I will have the boldness to say I don't agree with his comments but he makes great points about current feedback and states of pathways.
(1) Mauro is into low amounts of carbohydrates in general…so this will bias his notions of metabolism.
(2) Research and empherical evidence supports the standard formulas such as GO!, Surge, and proglycosin work very well and have similar designs.
(3) I still don't know what his point is, it is a little above my head or he needs to be clear about some things.
Thanks KT for the full article, now it make sense to me…
When an athlete doing power events is training, they have two variables that must be in alignment in order to work. First is the Training.
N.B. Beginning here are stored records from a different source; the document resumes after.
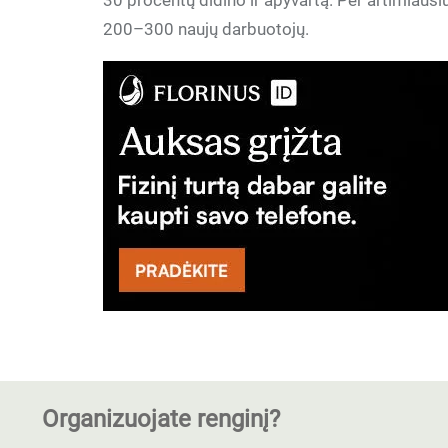
30 procentų didino ir apyvartą. Per artimiaus
200–300 naujų darbuotojų.
Organizuojate renginį?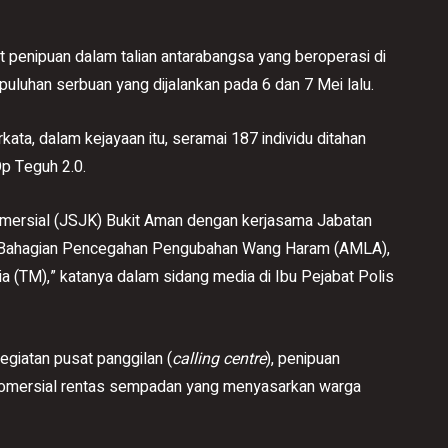
penipuan dalam talian antarabangsa yang beroperasi di
luhan serbuan yang dijalankan pada 6 dan 7 Mei lalu.
kata, dalam kejayaan itu, seramai 187 individu ditahan
Op Teguh 2.0.
omersial (JSJK) Bukit Aman dengan kerjasama Jabatan
, Bahagian Pencegahan Pengubahan Wang Haram (AMLA),
 (TM),” katanya dalam sidang media di Ibu Pejabat Polis
egiatan pusat panggilan (
calling centre
), penipuan
komersial rentas sempadan yang menyasarkan warga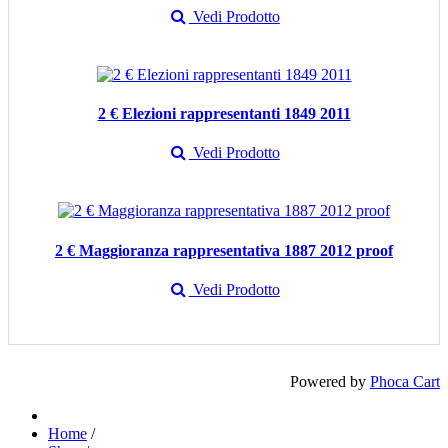
Vedi Prodotto
2 € Elezioni rappresentanti 1849 2011
Vedi Prodotto
2 € Maggioranza rappresentativa 1887 2012 proof
Vedi Prodotto
Powered by
Phoca Cart
Home
/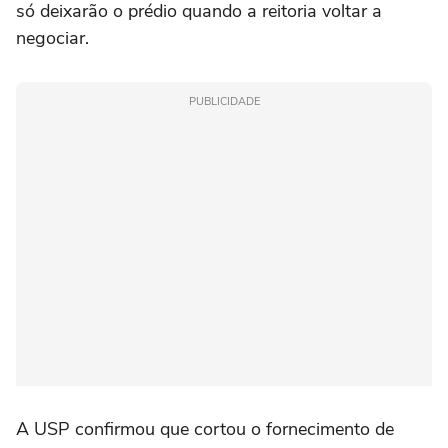
só deixarão o prédio quando a reitoria voltar a
negociar.
PUBLICIDADE
A USP confirmou que cortou o fornecimento de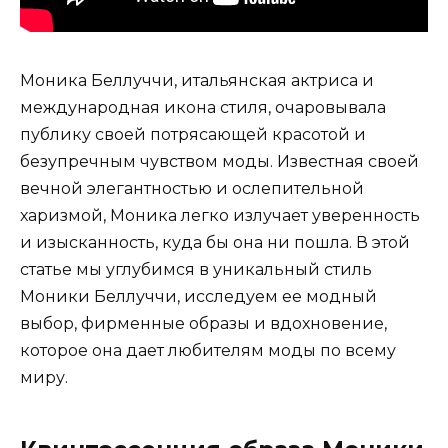
Моника Беллуччи, итальянская актриса и
международная икона стиля, очаровывала
публику своей потрясающей красотой и
безупречным чувством моды. Известная своей
вечной элегантностью и ослепительной
харизмой, Моника легко излучает уверенность
и изысканность, куда бы она ни пошла. В этой
статье мы углубимся в уникальный стиль
Моники Беллуччи, исследуем ее модный
выбор, фирменные образы и вдохновение,
которое она дает любителям моды по всему
миру.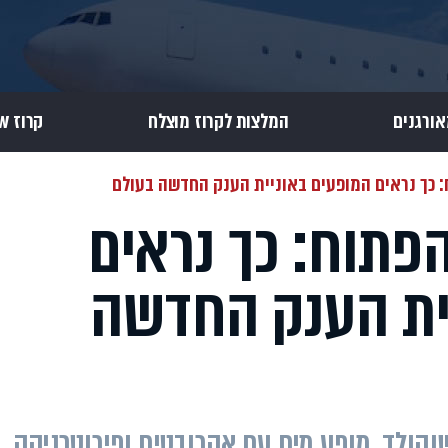
אורגנים
המלצות לקרוז מוצלח
קרוז Review
וח: כך נראים המופעים באוניית הענק החדשה בעולם
 הפתוח: כך נראים
ית הענק החדשה
ולד, מופע מים עם אקרובטים ופירוטכניקה,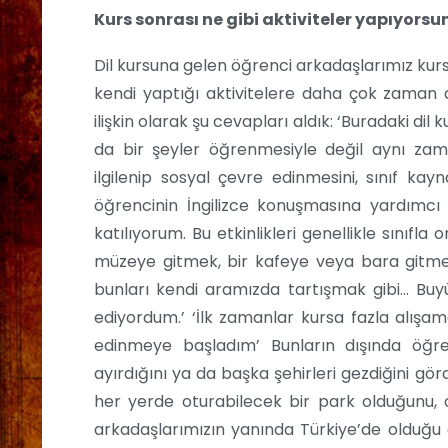
Kurs sonrası ne gibi aktiviteler yapıyorsu
Dil kursuna gelen öğrenci arkadaşlarımız kurs 
kendi yaptığı aktivitelere daha çok zaman 
ilişkin olarak şu cevapları aldık: ‘Buradaki dil
da bir şeyler öğrenmesiyle değil aynı zama
ilgilenip sosyal çevre edinmesini, sınıf k
öğrencinin İngilizce konuşmasına yardımcı ol
katılıyorum. Bu etkinlikleri genellikle sınıfla
müzeye gitmek, bir kafeye veya bara gitme
bunları kendi aramızda tartışmak gibi… Buyü
ediyordum.’ ‘İlk zamanlar kursa fazla alışa
edinmeye başladım’ Bunların dışında öğre
ayırdığını ya da başka şehirleri gezdiğini görd
her yerde oturabilecek bir park olduğunu,
arkadaşlarımızın yanında Türkiye’de olduğu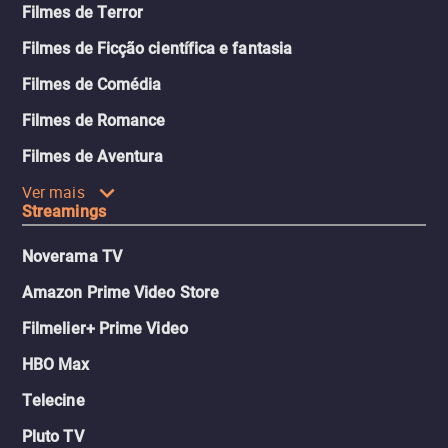
Filmes de Terror
Filmes de Ficção científica e fantasia
Filmes de Comédia
Filmes de Romance
Filmes de Aventura
Ver mais
Streamings
Noverama TV
Amazon Prime Video Store
Filmelier+ Prime Video
HBO Max
Telecine
Pluto TV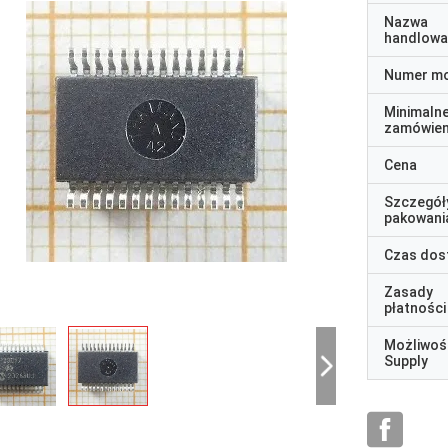
Nazwa
handlowa
Numer m
Minimaln
zamówien
Cena
Szczegół
pakowani
Czas dos
Zasady
płatności
Możliwoś
Supply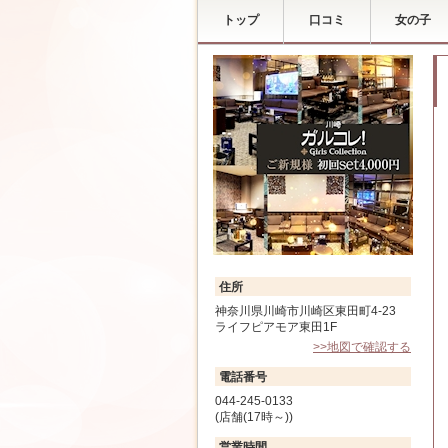
トップ
口コミ
女の子
住所
神奈川県川崎市川崎区東田町4-23
ライフピアモア東田1F
>>地図で確認する
電話番号
044-245-0133
(店舗(17時～))
営業時間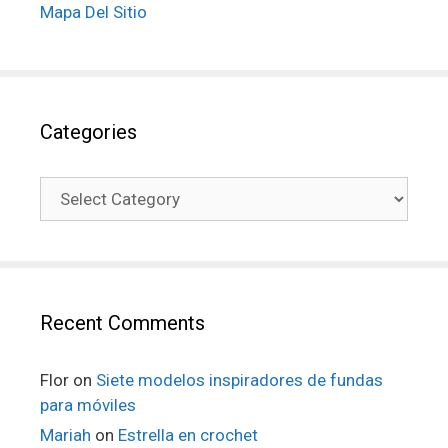
Mapa Del Sitio
Categories
Recent Comments
Flor
on
Siete modelos inspiradores de fundas
para móviles
Mariah
on
Estrella en crochet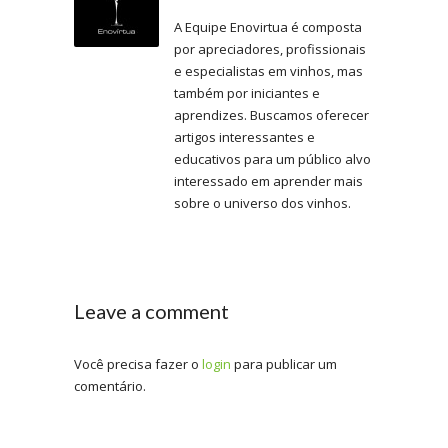
A Equipe Enovirtua é composta
por apreciadores, profissionais
e especialistas em vinhos, mas
também por iniciantes e
aprendizes. Buscamos oferecer
artigos interessantes e
educativos para um público alvo
interessado em aprender mais
sobre o universo dos vinhos.
Leave a comment
Você precisa fazer o
login
para publicar um
comentário.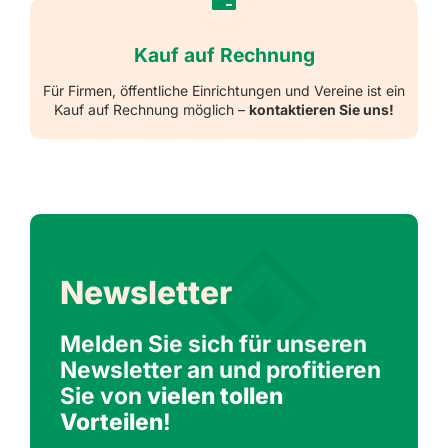
Kauf auf Rechnung
Für Firmen, öffentliche Einrichtungen und Vereine ist ein
Kauf auf Rechnung möglich –
kontaktieren Sie uns!
Newsletter
Melden Sie sich für unseren
Newsletter an und profitieren
Sie von
vielen tollen
Vorteilen
!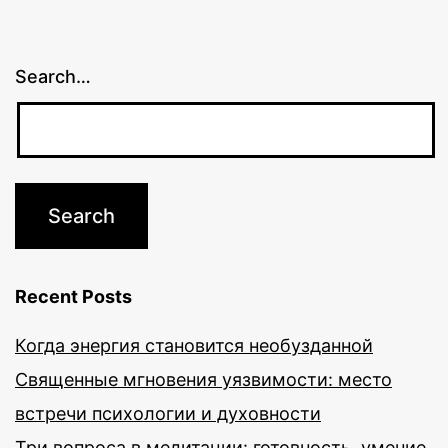
Search…
Recent Posts
Когда энергия становится необузданной
Священные мгновения уязвимости: место
встречи психологии и духовности
Три вопроса в медитации: готовность, умение,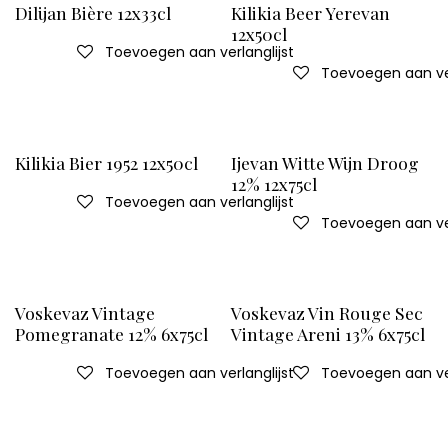
Dilijan Bière 12x33cl
Kilikia Beer Yerevan
12x50cl
Toevoegen aan verlanglijst
Toevoegen aan ver
Kilikia Bier 1952 12x50cl
Ijevan Witte Wijn Droog
12% 12x75cl
Toevoegen aan verlanglijst
Toevoegen aan ver
Voskevaz Vintage
Voskevaz Vin Rouge Sec
Pomegranate 12% 6x75cl
Vintage Areni 13% 6x75cl
Toevoegen aan verlanglijst
Toevoegen aan ver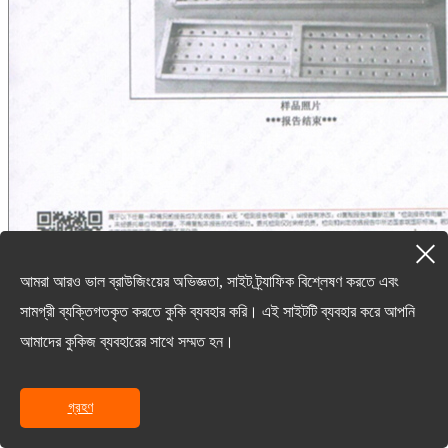
আমরা আরও ভাল ব্রাউজিংয়ের অভিজ্ঞতা, সাইট ট্র্যাফিক বিশ্লেষণ করতে এবং
সামগ্রী ব্যক্তিগতকৃত করতে কুকি ব্যবহার করি। এই সাইটটি ব্যবহার করে আপনি
আমাদের কুকিজ ব্যবহারের সাথে সম্মত হন।
গ্রহণ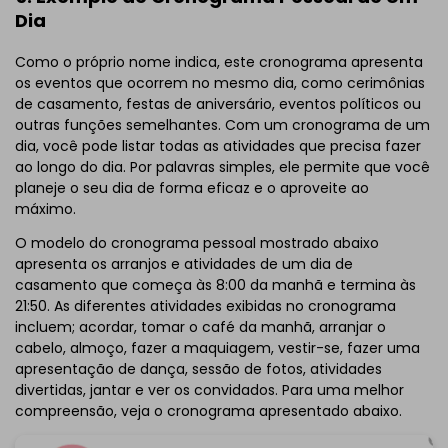
Se você ainda não tem o EdrawMind, então, baixe o
Dia
EdrawMind
gratuitamente
abaixo.
Você também pode experimentar o
EdrawMind Online
Como o próprio nome indica, este cronograma apresenta
gratuitamente
abaixo.
os eventos que ocorrem no mesmo dia, como cerimônias
de casamento, festas de aniversário, eventos políticos ou
outras funções semelhantes. Com um cronograma de um
dia, você pode listar todas as atividades que precisa fazer
ao longo do dia. Por palavras simples, ele permite que você
planeje o seu dia de forma eficaz e o aproveite ao
máximo.
O modelo do cronograma pessoal mostrado abaixo
apresenta os arranjos e atividades de um dia de
casamento que começa às 8:00 da manhã e termina às
21:50. As diferentes atividades exibidas no cronograma
incluem; acordar, tomar o café da manhã, arranjar o
cabelo, almoço, fazer a maquiagem, vestir-se, fazer uma
apresentação de dança, sessão de fotos, atividades
divertidas, jantar e ver os convidados. Para uma melhor
compreensão, veja o cronograma apresentado abaixo.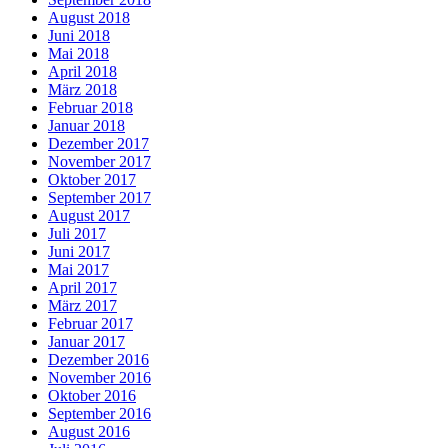
August 2018
Juni 2018
Mai 2018
April 2018
März 2018
Februar 2018
Januar 2018
Dezember 2017
November 2017
Oktober 2017
September 2017
August 2017
Juli 2017
Juni 2017
Mai 2017
April 2017
März 2017
Februar 2017
Januar 2017
Dezember 2016
November 2016
Oktober 2016
September 2016
August 2016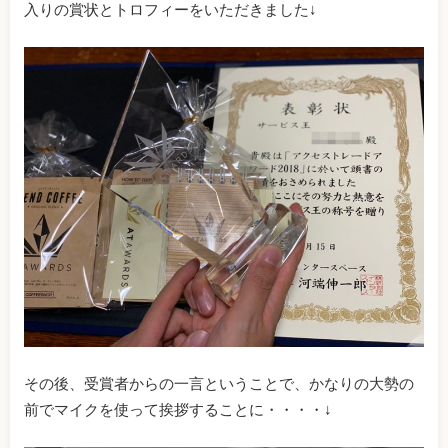
入りの賞状とトロフィーをいただきました↓
その後、受賞者からの一言ということで、かなりの大勢の
前でマイクを使って挨拶することに・・・・↓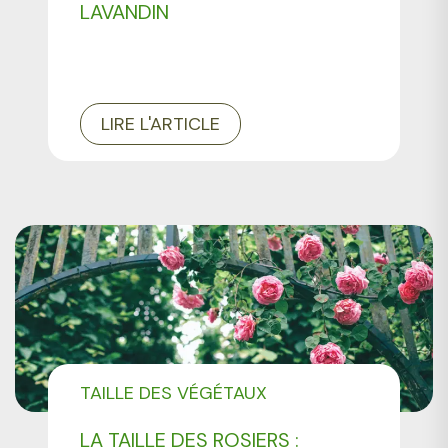
LAVANDIN
LIRE L'ARTICLE
TAILLE DES VÉGÉTAUX
LA TAILLE DES ROSIERS :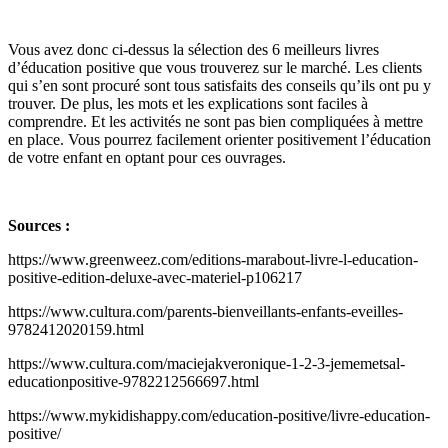
Vous avez donc ci-dessus la sélection des 6 meilleurs livres
d’éducation positive que vous trouverez sur le marché. Les clients
qui s’en sont procuré sont tous satisfaits des conseils qu’ils ont pu y
trouver. De plus, les mots et les explications sont faciles à
comprendre. Et les activités ne sont pas bien compliquées à mettre
en place. Vous pourrez facilement orienter positivement l’éducation
de votre enfant en optant pour ces ouvrages.
Sources :
https://www.greenweez.com/editions-marabout-livre-l-education-
positive-edition-deluxe-avec-materiel-p106217
https://www.cultura.com/parents-bienveillants-enfants-eveilles-
9782412020159.html
https://www.cultura.com/maciejakveronique-1-2-3-jememetsal-
educationpositive-9782212566697.html
https://www.mykidishappy.com/education-positive/livre-education-
positive/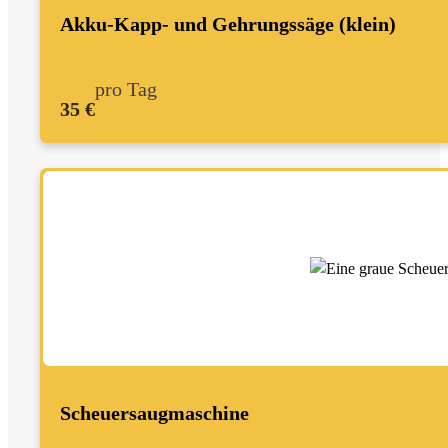
Akku-Kapp- und Gehrungssäge (klein)
pro Tag
35 €
Scheuersaugmaschine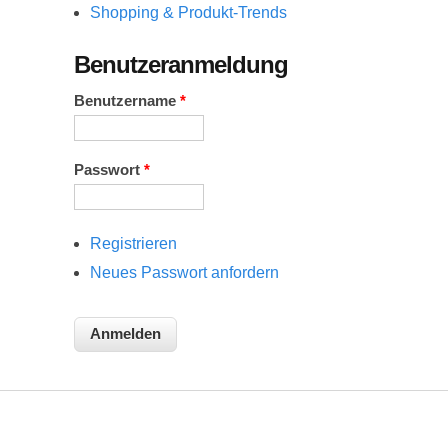
Shopping & Produkt-Trends
Benutzeranmeldung
Benutzername
*
Passwort
*
Registrieren
Neues Passwort anfordern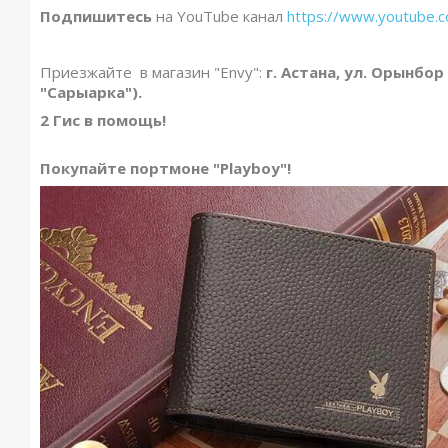
Подпишитесь
на YouTube канал
https://www.youtube
Приезжайте в магазин "Envy":
г. Астана, ул. Орынбор
"Сарыарка").
2 Гис в помощь!
Покупайте портмоне "Playboy"!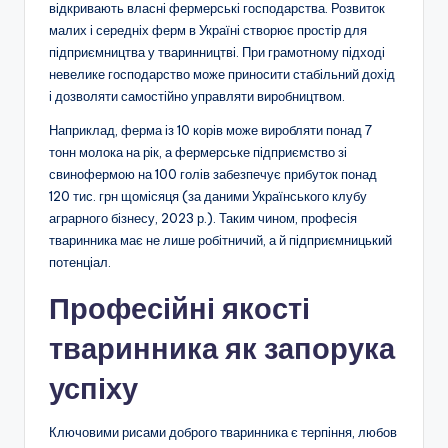
відкривають власні фермерські господарства. Розвиток
малих і середніх ферм в Україні створює простір для
підприємництва у тваринництві. При грамотному підході
невелике господарство може приносити стабільний дохід
і дозволяти самостійно управляти виробництвом.
Наприклад, ферма із 10 корів може виробляти понад 7
тонн молока на рік, а фермерське підприємство зі
свинофермою на 100 голів забезпечує прибуток понад
120 тис. грн щомісяця (за даними Українського клубу
аграрного бізнесу, 2023 р.). Таким чином, професія
тваринника має не лише робітничий, а й підприємницький
потенціал.
Професійні якості
тваринника як запорука
успіху
Ключовими рисами доброго тваринника є терпіння, любов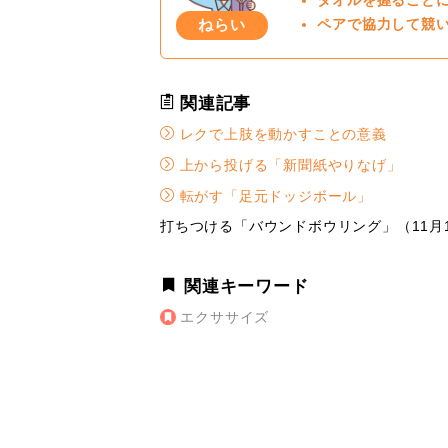
タオルを握ること
ねらい
ペアで協力して競
関連記事
レクで上肢を動かすことの意義
上から投げる「新聞紙やりなげ」
転がす「足元ドッジボール」
打ちつける「バウンドボウリング」（11月
関連キーワード
エクササイズ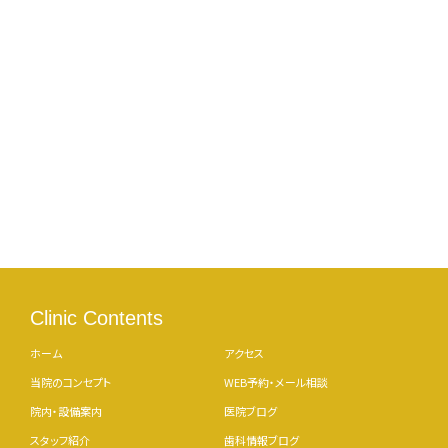
Clinic Contents
ホーム
アクセス
当院のコンセプト
WEB予約・メール相談
院内・設備案内
医院ブログ
スタッフ紹介
歯科情報ブログ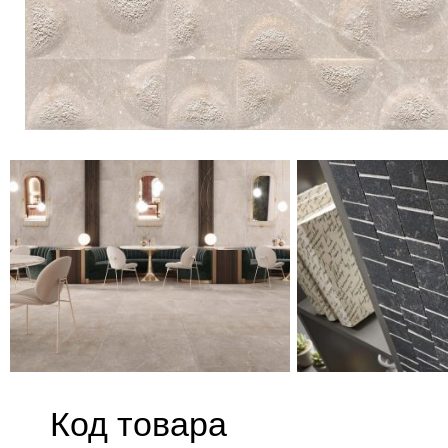
Код товара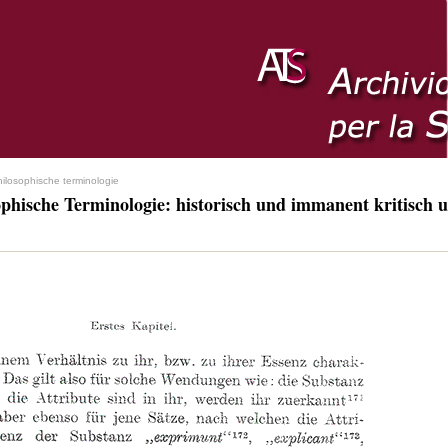
hilosophische terminologie
ophische Terminologie: historisch und immanent kritisch u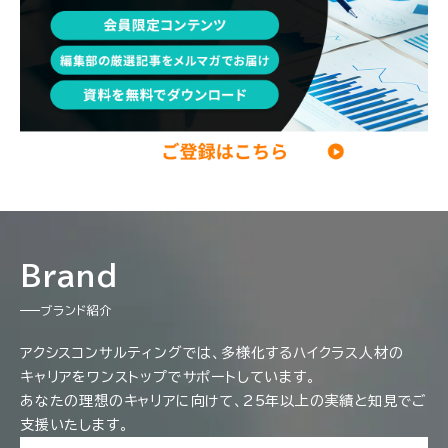
DX・テクノロジー
リスキリング・資格
M&A・ファイナンス
Brand
ブランド紹介
アクシスコンサルティングでは、多様化するハイクラス人材の
キャリアをワンストップでサポートしています。
あなたの理想のキャリアに向けて、25年以上の実績と知見でご
支援いたします。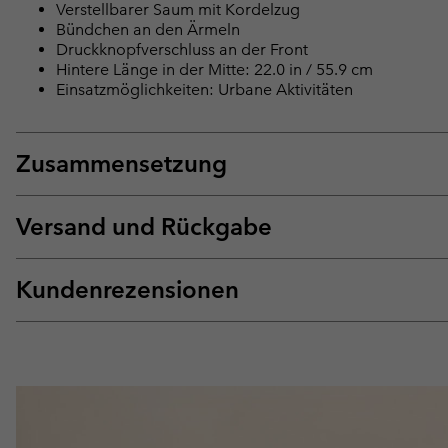
Verstellbarer Saum mit Kordelzug
Bündchen an den Ärmeln
Druckknopfverschluss an der Front
Hintere Länge in der Mitte: 22.0 in / 55.9 cm
Einsatzmöglichkeiten: Urbane Aktivitäten
Zusammensetzung
Versand und Rückgabe
Kundenrezensionen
Proper loading and energy system designs will help the body with repair and body composition. This is why I am in favor of low intensity training to support the CNS and structure of the body. Aerobic training helps carve the athlete to the bone to make a mechanical advantage for weight to power ratios…but they also balance the metabolism so that they can use rocket fuel (ATP from carbohydrates) for speed and power, and use fat for support training like hurdle mobility, isolated core training, intra receovery times, and general processes of every day living.
Dietary influences support the training and enhance the effects. An example of this is glycogen synthesis after heavy bouts of SPEED ENDURANCE, adding carbs without the post recovery times will not increase intramuscular stores if done at a random time.
I think Dr. Di P has some great points, but the chicken and egg arguement can be valid as well. I think you can be "fat dependent" by without so strict if you train hard and eat real food. Again, paleolithic man had no cavities, were taller, and with the bone stress theories proposed by Dr. Landry the might have been very strong. They didn't neet the metabolic diet since nature from a macro sense took care of the species.